Eight years ago, BeltLine Piper T. Cat found her forever home. Her companions, John and Danah Craft recently reflected on their 12-year-old social media star’s journey and lessons she taught them along the way.
“So many people loved and cared for Piper when she was living in her pipe,” Danah said. “It would be great to let them know that she is very spoiled and content. Her little face whiskers are starting to get white and she has gotten a little hard of hearing but is still very spry and active. We’ve loved having her.”
In November 2012, the Crafts noticed a black cat living in a pipe along the Eastside BeltLine trail near North Avenue.
“At first, all you could see was the color of her eyes back in the pipe,” John said. “Over time, she got a little less fearful of people.”
By mid-February 2013, the Tilley family put up a mailbox for the feral feline with a street address (640 North Avenue) and her name. Soon after, the Crafts noticed a Valentine in Piper’s mailbox.
“I took a few pictures of Danah holding the Valentine with the cat in the background,” John said.
As they walked home John decided “this cat needs a Twitter account.” So, @beltlinepiper tweeted the photo and tagged BeltLine visionary, Ryan Gravel, who forwarded it on. Piper quickly went viral on Twitter and Facebook, attracting local and national media attention.
“People started leaving food and water,” Danah said. “She became socialized because people were stopping and talking to her, petting her and feeding her. We would pet her on our walks every day and she would trot after us.”

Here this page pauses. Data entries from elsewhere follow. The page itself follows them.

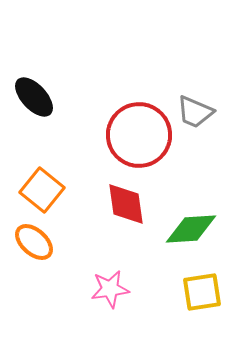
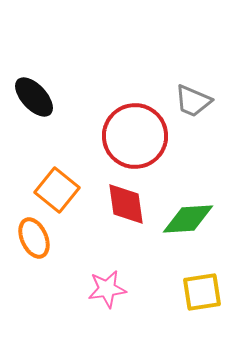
gray trapezoid: moved 2 px left, 11 px up
red circle: moved 4 px left, 1 px down
orange square: moved 15 px right
green diamond: moved 3 px left, 10 px up
orange ellipse: moved 4 px up; rotated 24 degrees clockwise
pink star: moved 3 px left
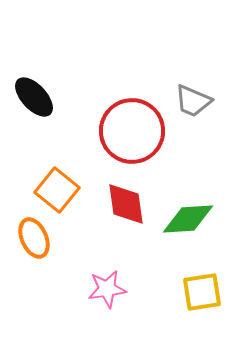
red circle: moved 3 px left, 5 px up
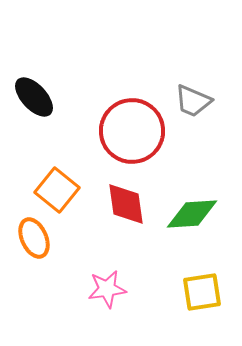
green diamond: moved 4 px right, 5 px up
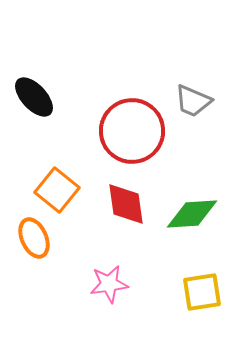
pink star: moved 2 px right, 5 px up
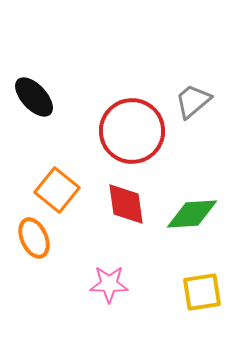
gray trapezoid: rotated 117 degrees clockwise
pink star: rotated 9 degrees clockwise
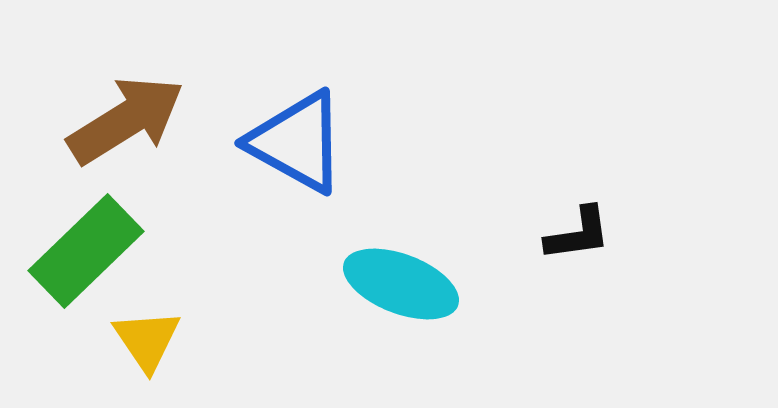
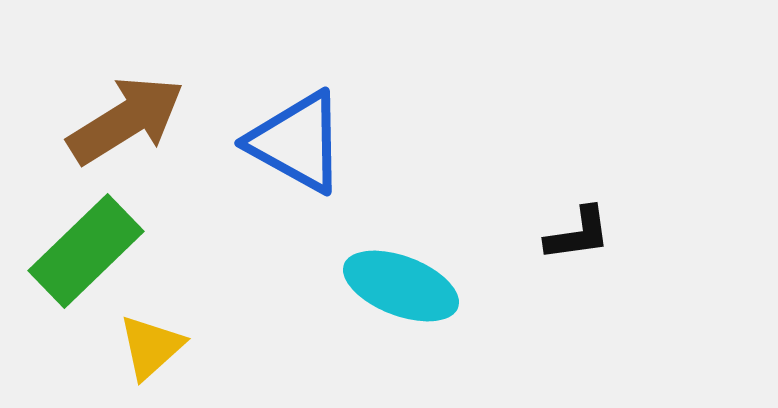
cyan ellipse: moved 2 px down
yellow triangle: moved 4 px right, 7 px down; rotated 22 degrees clockwise
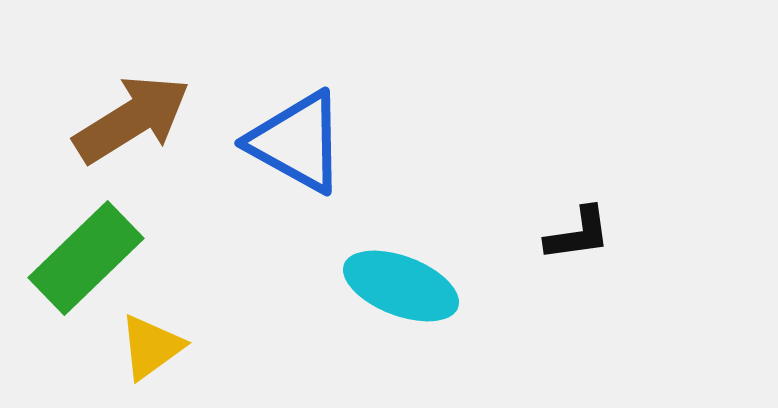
brown arrow: moved 6 px right, 1 px up
green rectangle: moved 7 px down
yellow triangle: rotated 6 degrees clockwise
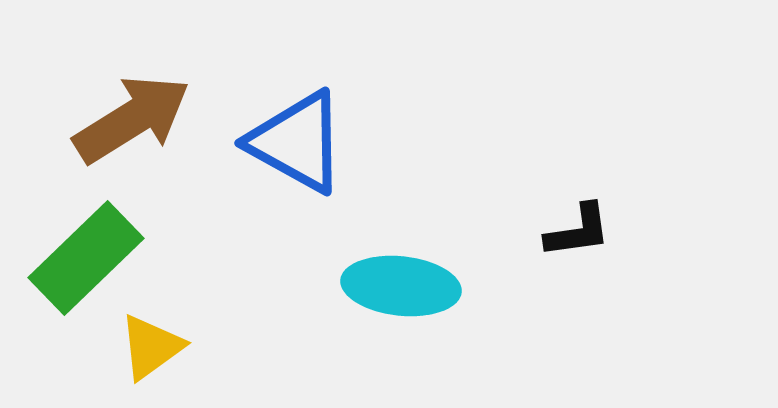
black L-shape: moved 3 px up
cyan ellipse: rotated 15 degrees counterclockwise
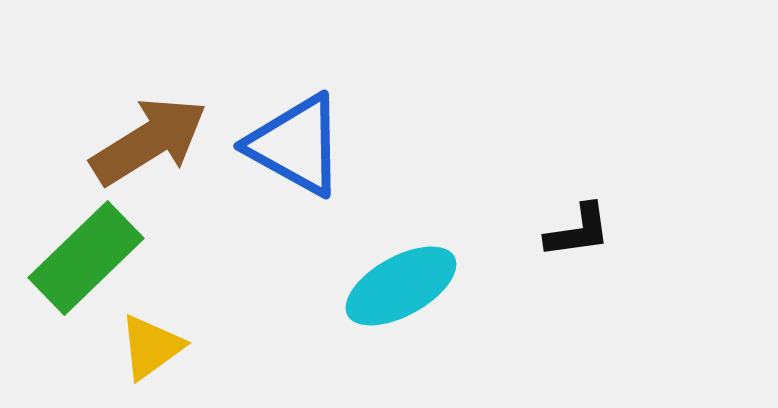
brown arrow: moved 17 px right, 22 px down
blue triangle: moved 1 px left, 3 px down
cyan ellipse: rotated 35 degrees counterclockwise
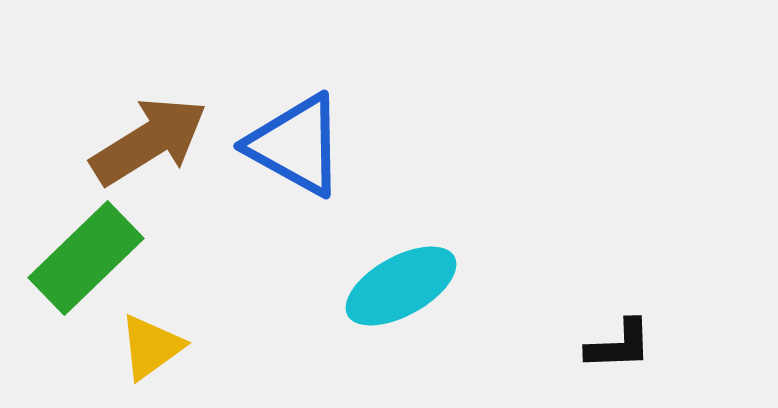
black L-shape: moved 41 px right, 114 px down; rotated 6 degrees clockwise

But the BeltLine residence would be short lived. That summer, Perennial Properties was ready to construct the 755 North building, so the famous kitty had to move.
“This was happening as my mother was in the hospital for the last time,” John said. “Danah came home and said, ‘I don’t think I could lose your mom and Piper in the same month.’ So, I reluctantly agreed to adopt Piper. I thought she would hang out in the backyard and sleep on the back porch sometimes. And I have never been happier to be so very wrong.”
The screened back porch helped Piper transition to her new digs.
“It was outside. There was still fresh air. She slept in John’s lap the first day,” Danah said. “The first time it rained you could tell she was like ‘this is sort of cool, it’s raining but I’m not getting wet.’”
After a few weeks, she ventured inside and burrowed under a guest bed in between boxes.
“That became her pipe – her safe place,” Danah said. “I learned so much from her. She wasn’t so scared that she wasn’t willing to take a risk in case something new was better. She doesn’t go in there anymore because nothing frightens her.”
Over the years, Piper regularly checked in with her followers. At the five-year mark, John posted on @beltlinepiper: “Piper’s life consists of sleeping in the sun, forcing her head under our hands when she wants petting, getting a little something under the table during meals, and waking me up for belly rubs in the middle of the night. She has trained us very well.”
Like all of us, Piper hunkered down during COVID-19. Her March 14, 2020 post at facebook.com/BeltLinePiper provided encouragement. “OK America, I’m stocked up. Let’s do this for the vulnerable. No handshakes, #pawbumps only. Check on your family, friends, and those who need you. #socialdistancing.”
Piper also made Zoom appearances as Danah, Executive Director of the Food Bank Association, worked to support the food banks responding to food insecurity exacerbated by the pandemic.
“We think people who need emergency food assistance because of the pandemic are going to need it for about 18 more months,” Danah said. “That’s what we saw coming out of the recession. A lot of the families that normally need our help are in greater need and we are still seeing people who are coming to the network for the first time, who don’t qualify for food stamps but lost their jobs.”
Danah is grateful for the ongoing support from state and federal partners, philanthropy and the community.
“The thing about Piper’s story is that she inspired a community on the BeltLine that came together to take care of her,” Danah said. “To me that’s the tie in to food banking. It is about local communities taking surplus food and helping their neighbors who are in need.”